● **TASK BRIEF**
The answer should consist of each line from the data below that includes "automatikusan".

START MATERIAL SHOWN

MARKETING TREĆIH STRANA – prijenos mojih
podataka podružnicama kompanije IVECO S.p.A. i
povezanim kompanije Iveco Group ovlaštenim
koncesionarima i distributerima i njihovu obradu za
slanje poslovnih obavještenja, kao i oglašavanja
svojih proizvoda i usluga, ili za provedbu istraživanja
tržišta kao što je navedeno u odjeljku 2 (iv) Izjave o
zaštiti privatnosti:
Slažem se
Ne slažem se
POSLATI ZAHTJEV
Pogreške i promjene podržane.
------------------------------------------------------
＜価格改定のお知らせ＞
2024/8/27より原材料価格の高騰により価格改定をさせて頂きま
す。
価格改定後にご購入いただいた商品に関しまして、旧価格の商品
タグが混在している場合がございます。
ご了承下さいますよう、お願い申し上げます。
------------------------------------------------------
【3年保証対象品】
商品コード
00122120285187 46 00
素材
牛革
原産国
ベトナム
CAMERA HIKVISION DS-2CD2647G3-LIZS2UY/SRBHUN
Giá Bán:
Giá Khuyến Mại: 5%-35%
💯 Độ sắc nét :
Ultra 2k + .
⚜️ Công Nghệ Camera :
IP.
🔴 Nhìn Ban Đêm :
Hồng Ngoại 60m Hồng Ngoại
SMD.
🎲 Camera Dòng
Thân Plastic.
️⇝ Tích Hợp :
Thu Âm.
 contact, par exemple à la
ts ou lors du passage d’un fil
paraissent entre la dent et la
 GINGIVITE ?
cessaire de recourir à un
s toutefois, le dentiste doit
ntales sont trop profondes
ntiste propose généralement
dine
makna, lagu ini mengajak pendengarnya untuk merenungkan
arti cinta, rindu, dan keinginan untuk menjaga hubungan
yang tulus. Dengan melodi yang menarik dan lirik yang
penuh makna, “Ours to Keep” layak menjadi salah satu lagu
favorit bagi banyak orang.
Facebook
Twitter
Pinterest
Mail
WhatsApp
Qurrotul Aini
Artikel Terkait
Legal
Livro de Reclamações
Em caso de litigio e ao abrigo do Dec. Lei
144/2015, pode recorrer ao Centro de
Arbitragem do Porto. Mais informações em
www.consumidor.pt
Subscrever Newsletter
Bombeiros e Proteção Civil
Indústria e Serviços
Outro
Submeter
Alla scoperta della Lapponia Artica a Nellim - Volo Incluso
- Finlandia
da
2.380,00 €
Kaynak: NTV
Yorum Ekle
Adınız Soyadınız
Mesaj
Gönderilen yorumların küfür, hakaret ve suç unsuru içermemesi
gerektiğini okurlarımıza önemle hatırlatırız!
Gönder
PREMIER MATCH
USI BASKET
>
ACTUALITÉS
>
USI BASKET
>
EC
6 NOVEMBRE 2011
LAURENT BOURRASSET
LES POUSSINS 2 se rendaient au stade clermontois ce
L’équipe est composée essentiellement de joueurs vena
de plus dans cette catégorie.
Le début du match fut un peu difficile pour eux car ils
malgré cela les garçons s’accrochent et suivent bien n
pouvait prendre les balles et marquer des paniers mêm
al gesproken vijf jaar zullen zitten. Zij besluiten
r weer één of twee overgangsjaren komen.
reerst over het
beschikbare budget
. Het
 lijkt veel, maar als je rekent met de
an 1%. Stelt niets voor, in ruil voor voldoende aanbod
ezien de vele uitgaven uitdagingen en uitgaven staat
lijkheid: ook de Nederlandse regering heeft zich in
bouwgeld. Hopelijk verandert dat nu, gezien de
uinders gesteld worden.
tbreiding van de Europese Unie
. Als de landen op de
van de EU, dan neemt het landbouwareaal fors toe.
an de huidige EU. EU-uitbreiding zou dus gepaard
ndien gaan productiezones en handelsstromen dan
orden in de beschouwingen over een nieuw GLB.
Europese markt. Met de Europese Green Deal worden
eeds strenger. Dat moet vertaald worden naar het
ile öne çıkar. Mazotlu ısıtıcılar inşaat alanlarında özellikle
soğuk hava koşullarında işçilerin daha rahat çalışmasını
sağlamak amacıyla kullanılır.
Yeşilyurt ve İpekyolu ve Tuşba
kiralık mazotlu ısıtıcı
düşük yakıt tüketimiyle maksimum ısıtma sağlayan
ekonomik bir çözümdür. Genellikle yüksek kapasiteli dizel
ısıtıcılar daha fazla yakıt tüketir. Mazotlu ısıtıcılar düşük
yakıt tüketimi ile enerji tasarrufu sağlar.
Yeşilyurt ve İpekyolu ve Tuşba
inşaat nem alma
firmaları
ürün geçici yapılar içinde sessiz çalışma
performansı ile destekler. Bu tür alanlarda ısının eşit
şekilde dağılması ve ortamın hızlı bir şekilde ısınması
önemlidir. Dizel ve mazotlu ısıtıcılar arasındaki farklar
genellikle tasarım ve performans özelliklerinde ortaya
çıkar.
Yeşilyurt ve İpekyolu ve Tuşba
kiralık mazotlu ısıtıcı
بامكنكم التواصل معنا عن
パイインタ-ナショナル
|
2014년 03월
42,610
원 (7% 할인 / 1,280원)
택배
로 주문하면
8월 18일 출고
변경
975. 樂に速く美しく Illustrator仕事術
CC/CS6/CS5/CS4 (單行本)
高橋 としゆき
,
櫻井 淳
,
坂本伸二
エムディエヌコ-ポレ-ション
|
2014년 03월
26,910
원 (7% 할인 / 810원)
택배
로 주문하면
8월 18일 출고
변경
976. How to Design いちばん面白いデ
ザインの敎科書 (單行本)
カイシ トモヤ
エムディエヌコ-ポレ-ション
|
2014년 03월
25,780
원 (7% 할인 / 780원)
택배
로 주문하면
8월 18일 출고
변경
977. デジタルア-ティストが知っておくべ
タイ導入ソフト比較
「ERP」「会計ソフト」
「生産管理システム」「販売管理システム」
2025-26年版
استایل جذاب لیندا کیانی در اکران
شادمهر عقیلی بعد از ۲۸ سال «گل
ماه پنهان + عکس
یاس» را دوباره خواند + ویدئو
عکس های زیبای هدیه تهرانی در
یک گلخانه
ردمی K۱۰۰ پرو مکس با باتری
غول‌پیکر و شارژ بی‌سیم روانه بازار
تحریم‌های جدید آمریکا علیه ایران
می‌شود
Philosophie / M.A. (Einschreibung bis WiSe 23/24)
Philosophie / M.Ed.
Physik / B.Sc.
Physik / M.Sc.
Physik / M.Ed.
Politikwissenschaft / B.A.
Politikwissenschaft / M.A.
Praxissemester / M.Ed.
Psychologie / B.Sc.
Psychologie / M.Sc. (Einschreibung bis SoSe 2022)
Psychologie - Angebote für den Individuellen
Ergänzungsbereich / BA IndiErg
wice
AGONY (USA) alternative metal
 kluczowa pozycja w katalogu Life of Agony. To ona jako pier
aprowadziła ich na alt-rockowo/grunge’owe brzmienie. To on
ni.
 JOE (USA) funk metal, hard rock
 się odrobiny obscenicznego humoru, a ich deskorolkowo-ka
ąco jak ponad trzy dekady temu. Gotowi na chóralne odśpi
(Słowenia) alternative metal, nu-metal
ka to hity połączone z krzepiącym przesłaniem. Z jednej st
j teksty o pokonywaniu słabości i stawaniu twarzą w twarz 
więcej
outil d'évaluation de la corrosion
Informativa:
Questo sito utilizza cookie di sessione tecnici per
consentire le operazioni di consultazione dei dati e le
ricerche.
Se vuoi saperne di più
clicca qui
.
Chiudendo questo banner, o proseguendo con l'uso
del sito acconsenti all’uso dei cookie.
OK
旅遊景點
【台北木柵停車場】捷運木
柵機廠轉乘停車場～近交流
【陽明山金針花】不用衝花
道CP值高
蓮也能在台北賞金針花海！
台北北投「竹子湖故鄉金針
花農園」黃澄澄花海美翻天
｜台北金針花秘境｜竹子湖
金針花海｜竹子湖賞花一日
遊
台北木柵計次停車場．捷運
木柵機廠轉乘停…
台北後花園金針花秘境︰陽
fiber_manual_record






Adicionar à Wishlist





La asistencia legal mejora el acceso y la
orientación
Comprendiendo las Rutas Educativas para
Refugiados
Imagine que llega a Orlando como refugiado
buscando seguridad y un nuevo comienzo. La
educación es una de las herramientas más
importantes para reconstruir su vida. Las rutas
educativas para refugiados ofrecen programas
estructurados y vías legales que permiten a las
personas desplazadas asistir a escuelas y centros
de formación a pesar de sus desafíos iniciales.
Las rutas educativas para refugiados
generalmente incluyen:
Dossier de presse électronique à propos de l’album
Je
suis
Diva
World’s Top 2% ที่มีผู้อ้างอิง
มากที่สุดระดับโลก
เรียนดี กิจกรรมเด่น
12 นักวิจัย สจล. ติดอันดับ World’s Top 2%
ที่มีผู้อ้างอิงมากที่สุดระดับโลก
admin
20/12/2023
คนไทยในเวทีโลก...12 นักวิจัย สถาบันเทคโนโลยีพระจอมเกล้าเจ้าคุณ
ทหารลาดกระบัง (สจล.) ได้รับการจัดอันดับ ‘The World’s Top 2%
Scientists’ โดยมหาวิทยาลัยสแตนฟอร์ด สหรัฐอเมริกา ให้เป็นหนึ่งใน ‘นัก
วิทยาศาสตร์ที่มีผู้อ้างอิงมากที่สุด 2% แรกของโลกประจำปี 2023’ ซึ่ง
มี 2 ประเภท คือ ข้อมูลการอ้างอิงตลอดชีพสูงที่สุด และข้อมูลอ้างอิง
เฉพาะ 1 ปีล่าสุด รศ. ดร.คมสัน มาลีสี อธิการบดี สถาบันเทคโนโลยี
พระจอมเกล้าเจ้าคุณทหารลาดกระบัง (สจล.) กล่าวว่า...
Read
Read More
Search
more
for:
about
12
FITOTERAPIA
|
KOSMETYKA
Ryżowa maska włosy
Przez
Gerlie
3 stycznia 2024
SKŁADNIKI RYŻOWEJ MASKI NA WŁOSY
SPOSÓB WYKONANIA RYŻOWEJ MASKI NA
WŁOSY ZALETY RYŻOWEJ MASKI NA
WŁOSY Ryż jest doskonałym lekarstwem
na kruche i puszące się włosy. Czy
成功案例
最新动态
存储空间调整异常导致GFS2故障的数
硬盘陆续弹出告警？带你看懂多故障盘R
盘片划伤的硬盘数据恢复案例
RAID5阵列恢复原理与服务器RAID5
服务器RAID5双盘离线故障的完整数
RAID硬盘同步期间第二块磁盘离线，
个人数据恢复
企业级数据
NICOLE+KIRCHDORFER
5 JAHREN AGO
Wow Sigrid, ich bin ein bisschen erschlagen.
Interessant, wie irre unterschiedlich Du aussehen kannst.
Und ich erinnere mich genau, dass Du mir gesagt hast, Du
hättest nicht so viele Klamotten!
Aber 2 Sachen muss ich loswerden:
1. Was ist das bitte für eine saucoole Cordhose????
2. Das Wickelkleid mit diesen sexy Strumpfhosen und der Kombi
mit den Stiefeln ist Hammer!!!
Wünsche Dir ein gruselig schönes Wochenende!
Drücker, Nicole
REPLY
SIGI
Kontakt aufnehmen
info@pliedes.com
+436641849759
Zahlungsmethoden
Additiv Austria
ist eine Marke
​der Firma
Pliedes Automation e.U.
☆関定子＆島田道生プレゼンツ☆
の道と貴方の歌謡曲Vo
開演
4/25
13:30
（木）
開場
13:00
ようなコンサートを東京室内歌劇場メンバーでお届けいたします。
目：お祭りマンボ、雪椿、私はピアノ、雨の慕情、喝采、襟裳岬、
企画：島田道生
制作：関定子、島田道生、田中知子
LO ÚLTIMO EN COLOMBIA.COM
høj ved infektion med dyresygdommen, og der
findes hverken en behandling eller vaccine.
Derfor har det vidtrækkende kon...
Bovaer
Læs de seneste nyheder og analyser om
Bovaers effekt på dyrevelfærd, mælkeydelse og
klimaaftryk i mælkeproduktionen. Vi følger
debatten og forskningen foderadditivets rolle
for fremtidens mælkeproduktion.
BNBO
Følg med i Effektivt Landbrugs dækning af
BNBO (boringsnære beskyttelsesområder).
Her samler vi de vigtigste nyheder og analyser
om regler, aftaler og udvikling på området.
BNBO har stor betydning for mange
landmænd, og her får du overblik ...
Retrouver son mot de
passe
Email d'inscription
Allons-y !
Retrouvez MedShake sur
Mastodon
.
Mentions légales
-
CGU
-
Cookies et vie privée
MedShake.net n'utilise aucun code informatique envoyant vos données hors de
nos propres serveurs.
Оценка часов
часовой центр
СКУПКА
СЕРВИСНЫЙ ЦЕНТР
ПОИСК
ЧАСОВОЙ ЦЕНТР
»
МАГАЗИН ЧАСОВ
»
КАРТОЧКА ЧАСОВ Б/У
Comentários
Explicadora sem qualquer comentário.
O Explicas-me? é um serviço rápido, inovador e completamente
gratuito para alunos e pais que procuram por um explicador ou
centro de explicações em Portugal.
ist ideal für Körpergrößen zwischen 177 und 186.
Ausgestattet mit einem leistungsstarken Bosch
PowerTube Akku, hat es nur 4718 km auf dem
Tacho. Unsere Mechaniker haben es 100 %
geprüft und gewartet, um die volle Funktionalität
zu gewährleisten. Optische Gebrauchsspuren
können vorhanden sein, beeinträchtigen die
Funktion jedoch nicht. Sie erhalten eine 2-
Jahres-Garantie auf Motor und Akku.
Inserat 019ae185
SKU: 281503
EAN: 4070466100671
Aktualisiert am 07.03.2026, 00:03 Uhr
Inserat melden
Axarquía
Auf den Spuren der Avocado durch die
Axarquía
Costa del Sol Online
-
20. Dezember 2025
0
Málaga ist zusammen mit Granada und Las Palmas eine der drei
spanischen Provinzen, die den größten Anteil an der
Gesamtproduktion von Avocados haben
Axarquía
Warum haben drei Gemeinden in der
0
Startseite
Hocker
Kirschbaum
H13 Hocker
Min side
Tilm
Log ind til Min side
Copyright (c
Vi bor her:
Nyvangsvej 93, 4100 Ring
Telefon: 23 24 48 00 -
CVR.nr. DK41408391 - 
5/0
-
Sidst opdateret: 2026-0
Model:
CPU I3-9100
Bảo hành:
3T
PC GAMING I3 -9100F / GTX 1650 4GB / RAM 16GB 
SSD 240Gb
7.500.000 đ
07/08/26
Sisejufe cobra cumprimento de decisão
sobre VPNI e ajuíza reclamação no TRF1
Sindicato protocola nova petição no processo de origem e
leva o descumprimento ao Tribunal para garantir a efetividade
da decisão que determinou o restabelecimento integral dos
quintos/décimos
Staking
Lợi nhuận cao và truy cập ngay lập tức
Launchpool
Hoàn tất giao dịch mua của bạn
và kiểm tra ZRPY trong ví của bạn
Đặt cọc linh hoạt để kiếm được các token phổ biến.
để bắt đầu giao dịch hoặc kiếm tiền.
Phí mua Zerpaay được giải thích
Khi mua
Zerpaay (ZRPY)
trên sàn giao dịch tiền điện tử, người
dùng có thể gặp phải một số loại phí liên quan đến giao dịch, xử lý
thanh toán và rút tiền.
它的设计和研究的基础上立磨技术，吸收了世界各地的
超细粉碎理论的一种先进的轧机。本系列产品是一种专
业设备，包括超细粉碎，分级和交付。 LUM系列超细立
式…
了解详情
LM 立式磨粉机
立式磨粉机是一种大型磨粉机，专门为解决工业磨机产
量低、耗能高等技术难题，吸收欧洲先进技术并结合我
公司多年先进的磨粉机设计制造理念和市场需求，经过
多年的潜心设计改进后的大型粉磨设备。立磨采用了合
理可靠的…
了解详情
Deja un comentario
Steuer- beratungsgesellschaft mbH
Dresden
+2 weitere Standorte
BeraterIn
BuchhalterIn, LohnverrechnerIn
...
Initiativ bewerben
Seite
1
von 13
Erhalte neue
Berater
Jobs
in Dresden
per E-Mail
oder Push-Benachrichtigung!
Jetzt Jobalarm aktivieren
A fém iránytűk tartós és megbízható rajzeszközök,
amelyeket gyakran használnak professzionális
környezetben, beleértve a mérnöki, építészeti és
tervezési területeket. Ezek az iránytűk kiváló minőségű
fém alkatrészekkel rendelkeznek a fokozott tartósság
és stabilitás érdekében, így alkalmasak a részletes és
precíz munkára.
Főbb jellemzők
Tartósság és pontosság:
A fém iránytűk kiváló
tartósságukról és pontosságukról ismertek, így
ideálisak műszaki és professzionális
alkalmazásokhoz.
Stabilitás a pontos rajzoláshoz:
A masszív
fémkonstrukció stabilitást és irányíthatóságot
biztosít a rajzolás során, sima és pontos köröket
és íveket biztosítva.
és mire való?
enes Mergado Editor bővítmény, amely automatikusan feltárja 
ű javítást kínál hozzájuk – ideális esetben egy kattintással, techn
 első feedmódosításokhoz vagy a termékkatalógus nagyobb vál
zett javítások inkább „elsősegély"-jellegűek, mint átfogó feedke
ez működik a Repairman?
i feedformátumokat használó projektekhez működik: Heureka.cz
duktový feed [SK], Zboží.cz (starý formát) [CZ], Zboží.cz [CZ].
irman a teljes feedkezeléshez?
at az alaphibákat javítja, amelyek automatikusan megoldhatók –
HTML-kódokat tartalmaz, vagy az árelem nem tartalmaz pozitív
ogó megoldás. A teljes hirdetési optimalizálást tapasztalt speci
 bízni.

END MATERIAL SHOWN

● **ANSWER FOR THE TASK**
enes Mergado Editor bővítmény, amely automatikusan feltárja 
at az alaphibákat javítja, amelyek automatikusan megoldhatók –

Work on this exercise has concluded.